## SOURCE MATERIAL:
◆ ◆ ◆ ◆
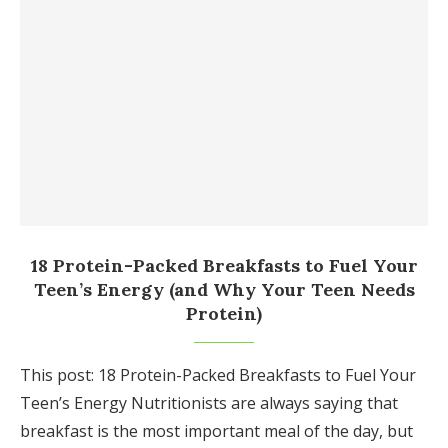
18 Protein-Packed Breakfasts to Fuel Your
Teen’s Energy (and Why Your Teen Needs
Protein)
This post: 18 Protein-Packed Breakfasts to Fuel Your
Teen’s Energy Nutritionists are always saying that
breakfast is the most important meal of the day, but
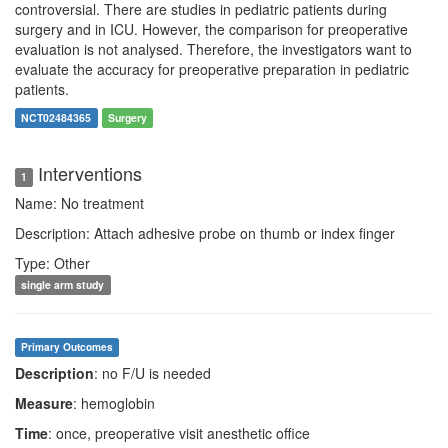
controversial. There are studies in pediatric patients during
surgery and in ICU. However, the comparison for preoperative
evaluation is not analysed. Therefore, the investigators want to
evaluate the accuracy for preoperative preparation in pediatric
patients.
NCT02484365
Surgery
Interventions
1
Name: No treatment
Description: Attach adhesive probe on thumb or index finger
Type: Other
single arm study
Primary Outcomes
Description
: no F/U is needed
Measure
: hemoglobin
Time
: once, preoperative visit anesthetic office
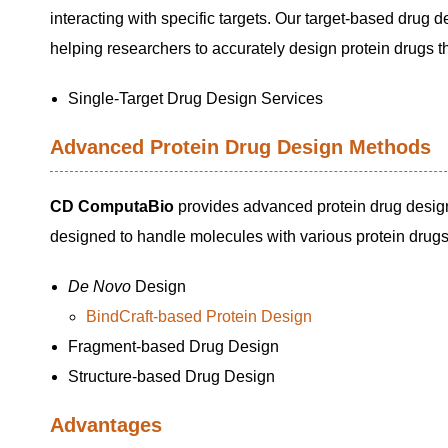
interacting with specific targets. Our target-based drug d
helping researchers to accurately design protein drugs tha
Single-Target Drug Design Services
Advanced Protein Drug Design Methods
CD ComputaBio
provides advanced protein drug desig
designed to handle molecules with various protein drugs
De Novo
Design
BindCraft-based Protein Design
Fragment-based Drug Design
Structure-based Drug Design
Advantages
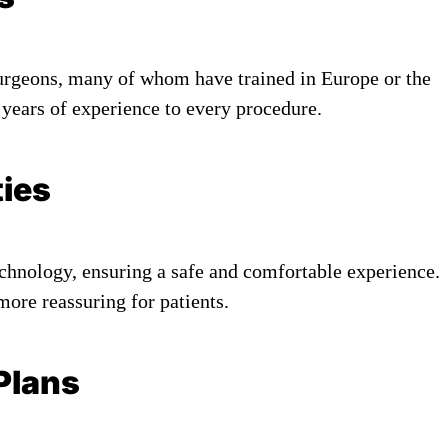
urgeons, many of whom have trained in Europe or the
 years of experience to every procedure.
ties
echnology, ensuring a safe and comfortable experience.
re reassuring for patients.
Plans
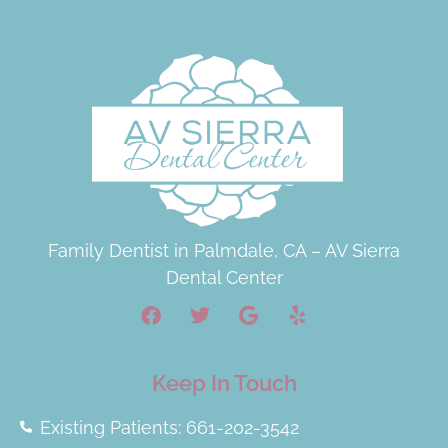
Family Dentist in Palmdale, CA – AV Sierra
Dental Center
Keep In Touch
Existing Patients: 661-202-3542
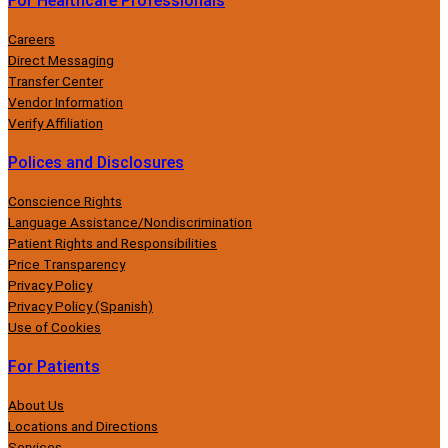
For Healthcare Professionals
Careers
Direct Messaging
Transfer Center
Vendor Information
Verify Affiliation
Polices and Disclosures
Conscience Rights
Language Assistance/Nondiscrimination
Patient Rights and Responsibilities
Price Transparency
Privacy Policy
Privacy Policy (Spanish)
Use of Cookies
For Patients
About Us
Locations and Directions
Services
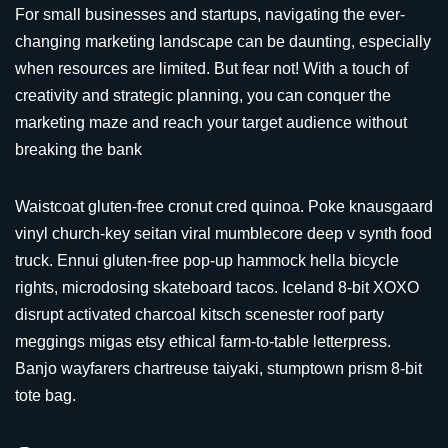
For small businesses and startups, navigating the ever-
changing marketing landscape can be daunting, especially
when resources are limited. But fear not! With a touch of
creativity and strategic planning, you can conquer the
marketing maze and reach your target audience without
breaking the bank
Waistcoat gluten-free cronut cred quinoa. Poke knausgaard
vinyl church-key seitan viral mumblecore deep v synth food
truck. Ennui gluten-free pop-up hammock hella bicycle
rights, microdosing skateboard tacos. Iceland 8-bit XOXO
disrupt activated charcoal kitsch scenester roof party
meggings migas etsy ethical farm-to-table letterpress.
Banjo wayfarers chartreuse taiyaki, stumptown prism 8-bit
tote bag.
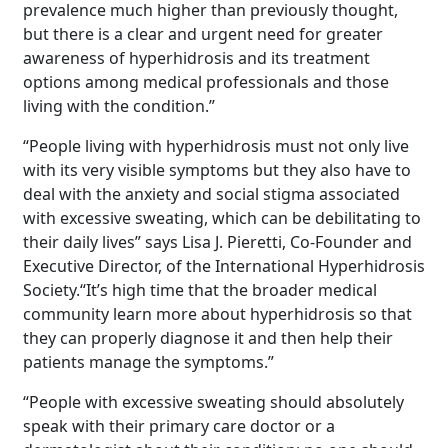
prevalence much higher than previously thought,
but there is a clear and urgent need for greater
awareness of hyperhidrosis and its treatment
options among medical professionals and those
living with the condition.”
“People living with hyperhidrosis must not only live
with its very visible symptoms but they also have to
deal with the anxiety and social stigma associated
with excessive sweating, which can be debilitating to
their daily lives” says Lisa J. Pieretti, Co-Founder and
Executive Director, of the International Hyperhidrosis
Society.“It’s high time that the broader medical
community learn more about hyperhidrosis so that
they can properly diagnose it and then help their
patients manage the symptoms.”
“People with excessive sweating should absolutely
speak with their primary care doctor or a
◆ ◆ ◆ ◆
## EXERCISE BRIEF:
Every line above should be duplicated exactly; the pictures are to be left out.

## EXERCISE SOLUTION:
18 Protein-Packed Breakfasts to Fuel Your
Teen’s Energy (and Why Your Teen Needs
Protein)
This post: 18 Protein-Packed Breakfasts to Fuel Your
Teen’s Energy Nutritionists are always saying that
breakfast is the most important meal of the day, but
controversial. There are studies in pediatric patients during
surgery and in ICU. However, the comparison for preoperative
evaluation is not analysed. Therefore, the investigators want to
evaluate the accuracy for preoperative preparation in pediatric
patients.
NCT02484365
Surgery
Interventions
1
Name: No treatment
Description: Attach adhesive probe on thumb or index finger
Type: Other
single arm study
Primary Outcomes
Description
: no F/U is needed
Measure
: hemoglobin
Time
: once, preoperative visit anesthetic office
interacting with specific targets. Our target-based drug d
helping researchers to accurately design protein drugs tha
Single-Target Drug Design Services
Advanced Protein Drug Design Methods
CD ComputaBio
provides advanced protein drug desig
designed to handle molecules with various protein drugs
De Novo
Design
BindCraft-based Protein Design
Fragment-based Drug Design
Structure-based Drug Design
Advantages
urgeons, many of whom have trained in Europe or the
 years of experience to every procedure.
ties
echnology, ensuring a safe and comfortable experience.
re reassuring for patients.
Plans
Family Dentist in Palmdale, CA – AV Sierra
Dental Center
Keep In Touch
Existing Patients: 661-202-3542
For Healthcare Professionals
Careers
Direct Messaging
Transfer Center
Vendor Information
Verify Affiliation
Polices and Disclosures
Conscience Rights
Language Assistance/Nondiscrimination
Patient Rights and Responsibilities
Price Transparency
Privacy Policy
Privacy Policy (Spanish)
Use of Cookies
For Patients
About Us
Locations and Directions
Services
For small businesses and startups, navigating the ever-
changing marketing landscape can be daunting, especially
when resources are limited. But fear not! With a touch of
creativity and strategic planning, you can conquer the
marketing maze and reach your target audience without
breaking the bank
Waistcoat gluten-free cronut cred quinoa. Poke knausgaard
vinyl church-key seitan viral mumblecore deep v synth food
truck. Ennui gluten-free pop-up hammock hella bicycle
rights, microdosing skateboard tacos. Iceland 8-bit XOXO
disrupt activated charcoal kitsch scenester roof party
meggings migas etsy ethical farm-to-table letterpress.
Banjo wayfarers chartreuse taiyaki, stumptown prism 8-bit
tote bag.
prevalence much higher than previously thought,
but there is a clear and urgent need for greater
awareness of hyperhidrosis and its treatment
options among medical professionals and those
living with the condition.”
“People living with hyperhidrosis must not only live
with its very visible symptoms but they also have to
deal with the anxiety and social stigma associated
with excessive sweating, which can be debilitating to
their daily lives” says Lisa J. Pieretti, Co-Founder and
Executive Director, of the International Hyperhidrosis
Society.“It’s high time that the broader medical
community learn more about hyperhidrosis so that
they can properly diagnose it and then help their
patients manage the symptoms.”
“People with excessive sweating should absolutely
speak with their primary care doctor or a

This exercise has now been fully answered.